---------- DATA EXTRACTS

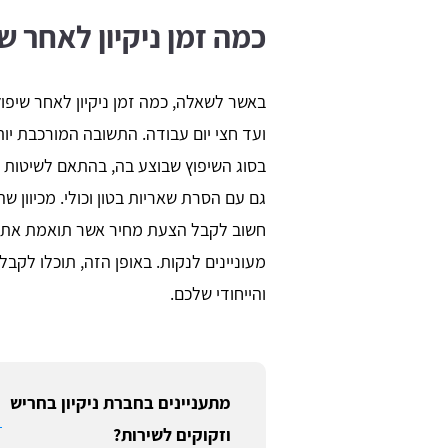
כמה זמן ניקיון לאחר ש
באשר לשאלה, כמה זמן ניקיון לאחר שיפ
ועד חצי יום עבודה. התשובה המורכבת יות
בסוג השיפוץ שבוצע בה, בהתאם לשיטות 
גם עם הסרת שאריות בטון וכולי. מכיוון שה
חשוב לקבל הצעת מחיר אשר תואמת את ס
מעוניינים לנקות. באופן הזה, תוכלו לק
והייחודי שלכם.
מתעניינים בחברת ניקיון בחריש
וזקוקים לשירות?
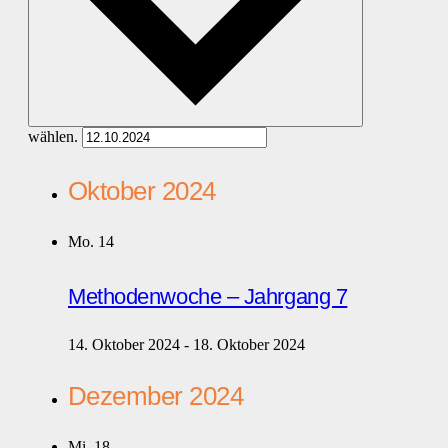
wählen.
Oktober 2024
Mo.
14
Methodenwoche – Jahrgang 7
14. Oktober 2024
-
18. Oktober 2024
Dezember 2024
Mi.
18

--------------------

- _TO-DO ITEM_
Beginning with the line that contains "וזקוקים לשירות?", output each line of the material above through the last one exactly as it stands. Do not include the pictures.

- _SOLUTION_
וזקוקים לשירות?
wählen.
Oktober 2024
Mo.
14
Methodenwoche – Jahrgang 7
14. Oktober 2024
-
18. Oktober 2024
Dezember 2024
Mi.
18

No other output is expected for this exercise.